▸ Required work:
Every entry must be reproduced word for word.
Content starts
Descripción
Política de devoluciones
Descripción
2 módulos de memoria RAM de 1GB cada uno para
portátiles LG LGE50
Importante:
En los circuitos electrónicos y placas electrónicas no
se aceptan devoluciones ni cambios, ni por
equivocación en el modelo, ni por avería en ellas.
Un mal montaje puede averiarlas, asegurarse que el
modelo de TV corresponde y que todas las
Content ends
▸ Result below:
Descripción
Política de devoluciones
Descripción
2 módulos de memoria RAM de 1GB cada uno para
portátiles LG LGE50
Importante:
En los circuitos electrónicos y placas electrónicas no
se aceptan devoluciones ni cambios, ni por
equivocación en el modelo, ni por avería en ellas.
Un mal montaje puede averiarlas, asegurarse que el
modelo de TV corresponde y que todas las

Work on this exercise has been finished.